El espionaje masivo, nuestros datos y las fuentes periodísticas


Espionaje masivo

El espionaje ha existido, existe y existirá. Mientras haya poderes habrá espionaje. El poder necesita anticipar la conducta de otros poderes, amigos o enemigos, conocer y dominar sus tecnologías.

El espionaje -vestido de honorabilidad como «inteligencia»- es la manifestación oscura del poder y por ello, por la falta de transparencia  inherente a su tarea, tiende a convertirse en un poder autónomo. Los estados democráticos han intentado disciplinarlos y someterlos a los legítimos poderes constitucionales, con resultados bastante dudosos. No es extraño que no esté claro si Obama sabía o no sabía de una acción de espionaje concreto. Y tampoco lo es que no esté claro quien espió a quién y para quién.

Que se intercepte el teléfono de Merkel o se espíe a una empresa es más que previsible. Estos poderes tienen los medios de defenderse. Espiar a las instituciones o autoridades de un Estado es un acto hostil, una violación de la soberanía. Y por eso, conforme a los códigos de los poderes, los estados debieran responder con otro acto hostil.

Durante la guerra fría había unas pautas de represalia que buscaban no sobrepasar la línea roja de la conflagración nuclear. Pero ¿qué hacer cuando el espía es socio, amigo o aliado? ¿Y si además este socio es tan poderoso que dependemos de él tecnológica o económicamente? ¿Y si nuestros servicios secretos dependen de la información que suministra ese estado? ¿Y si a su vez espiamos para ese estado? Pues entonces las respuestas son como las que presenciamos estos días: tibias e hipócritas.

Lo que de verdad cuestiona a los estados democráticos y pone en peligro una civilización basada en los derechos humanos es el espionaje masivo e indiscriminado a los ciudadanos.

El espionaje era selectivo hasta la llegada de las nuevas tecnologías de la comunicación. Estados como la República Democrática de Alemania crearon sistemas de vigilancia de la población, con una interceptación generalizada de las comunicaciones postales y telefónicas. Pero al final de la cadena, había un filtro humano con limitada capacidad de tratamiento y, por tanto, una última valoración subjetiva. Hoy, ese filtro generalizado es un algoritmo, capaz de desencadenar consecuencias imprevisibles para las personas.

Se nos dice para tranquilizarnos que no se escuchan las conversaciones ni se leen los correos, sólo se recopilan y analizan los metadatos (el registro de nuestra comunicaciones). Esos metadatos marcan nuestras pautas de comportamiento, de modo que su recogida viola los derechos a la vida privada y el secreto de las comunicaciones, consagrados en todas las declaraciones de derechos nacionales e internacionales.

Pensemos, por ejemplo, que investigo la representación visual de la crueldad y para ello visito con frecuencia páginas yihadistas con vídeos de decapitaciones ¿No puedo encontrarme un día con un desagradable interrogatorio policial en un aeropuerto (en el mejor de los casos)? ¿No me arriesgo a caer en alguno de los agujeros negros de impunidad creados por los estados en su lucha contra el terrorismo internacional (en el peor de los casos)?.

- [Descripción del ejercicio]: Transcribe sin cambios el pasaje del texto sobre el espionaje masivo que empieza en "Lo que de verdad" y termina en "a los ciudadanos.", con estas últimas palabras incluidas.

- [Material de estudio]:

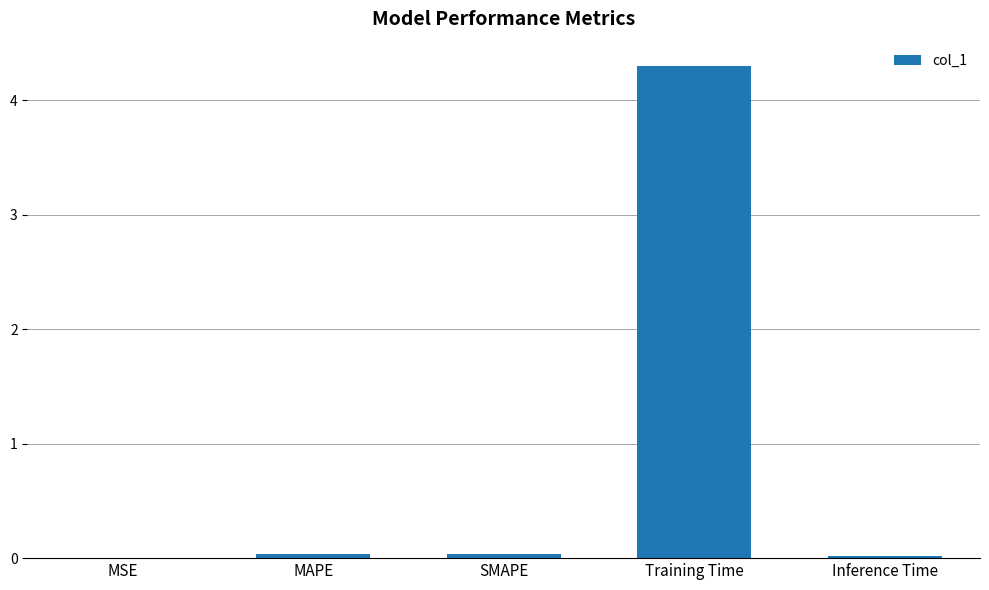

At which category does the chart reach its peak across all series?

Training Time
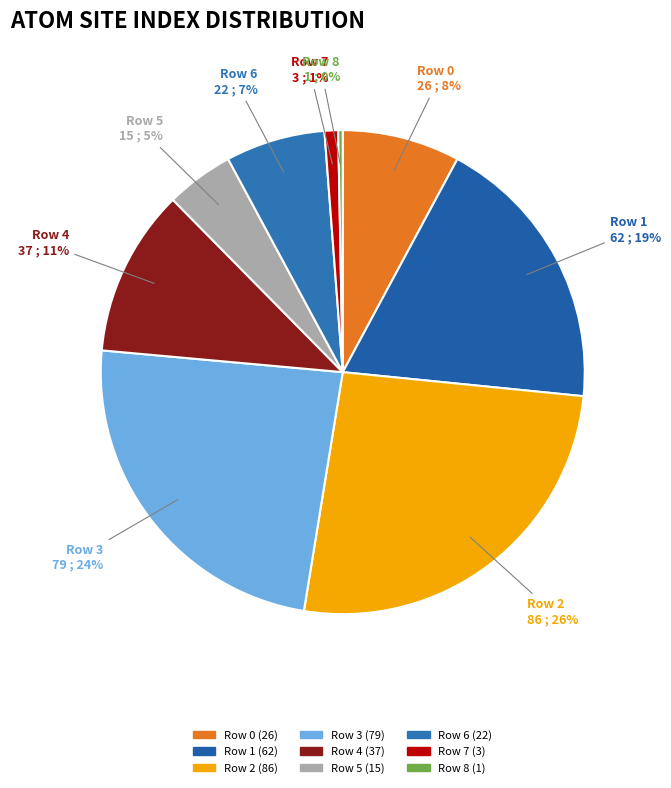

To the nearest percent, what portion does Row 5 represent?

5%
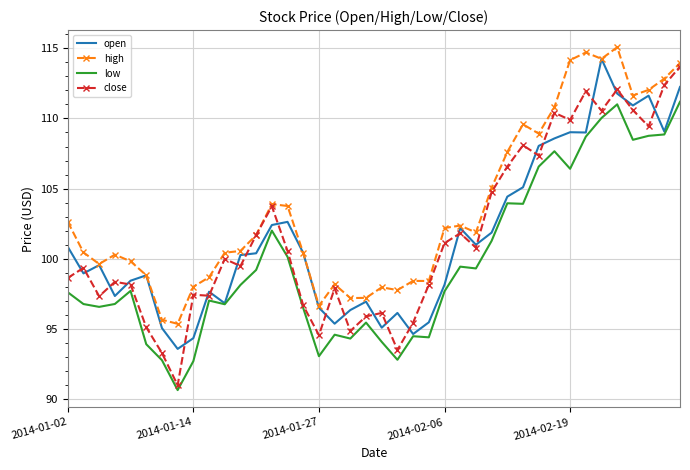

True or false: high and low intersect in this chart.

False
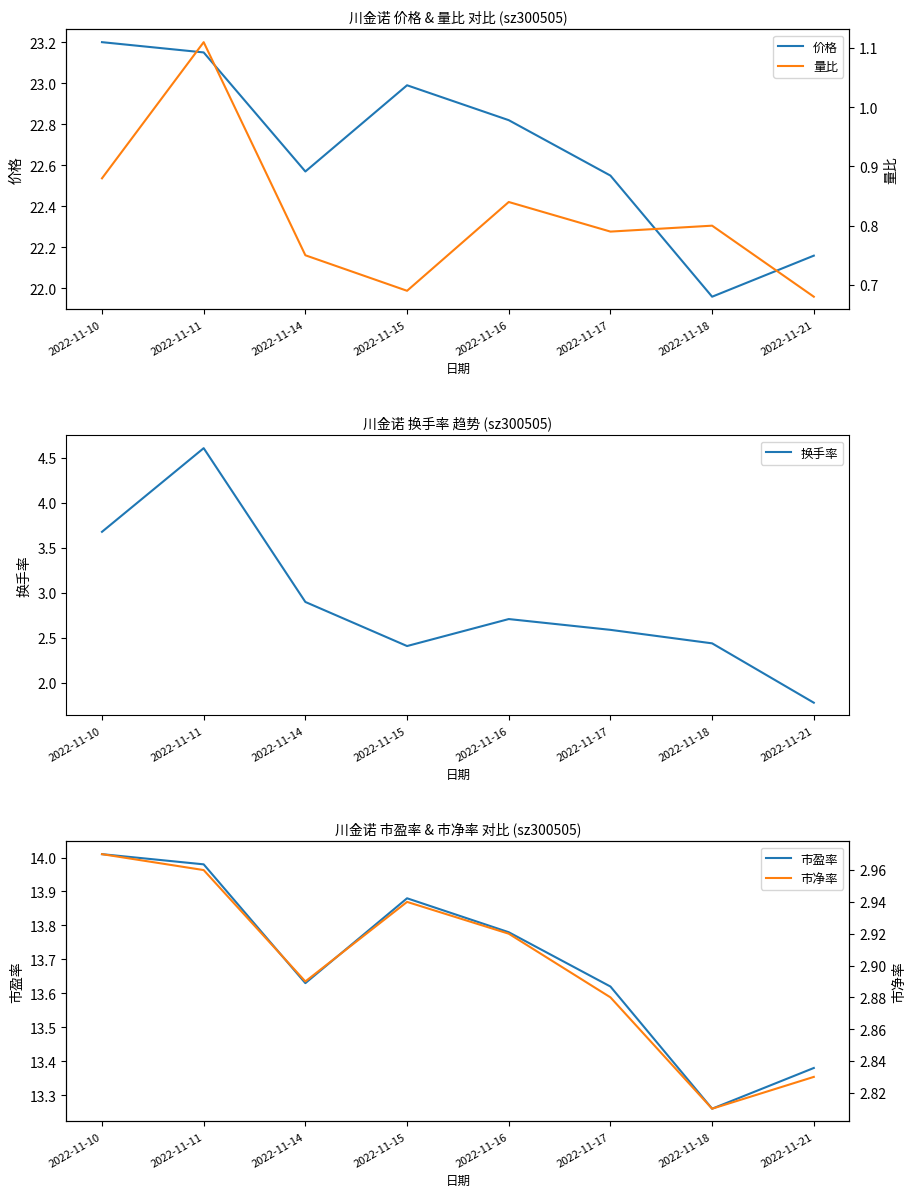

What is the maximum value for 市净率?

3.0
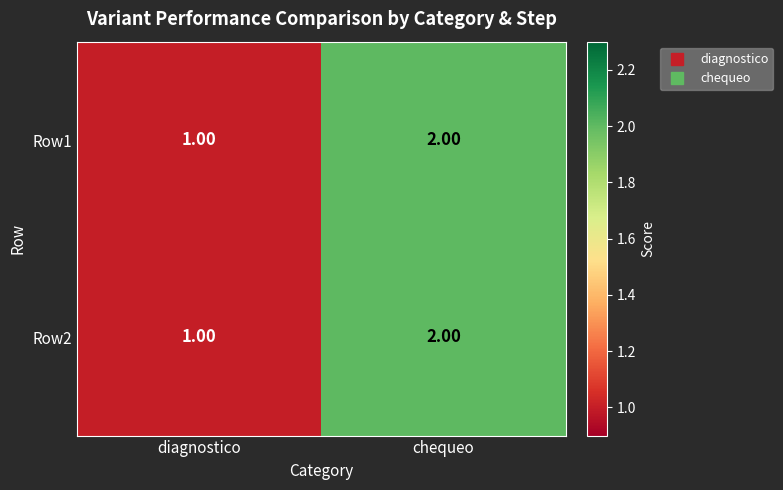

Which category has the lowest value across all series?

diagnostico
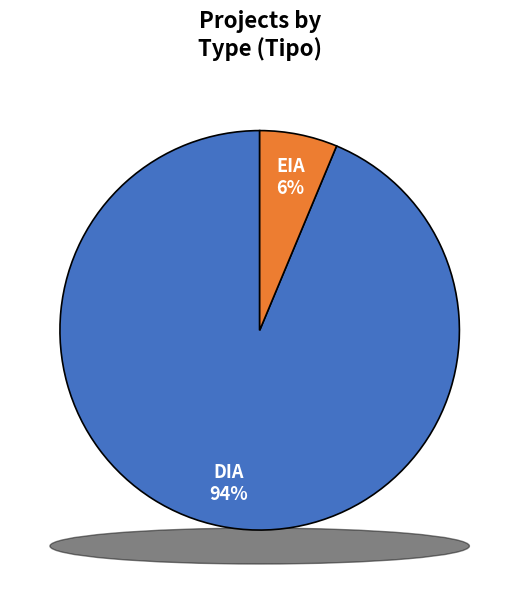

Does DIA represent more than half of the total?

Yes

- [Resultado obtenido]:
Lo que de verdad cuestiona a los estados democráticos y pone en peligro una civilización basada en los derechos humanos es el espionaje masivo e indiscriminado a los ciudadanos.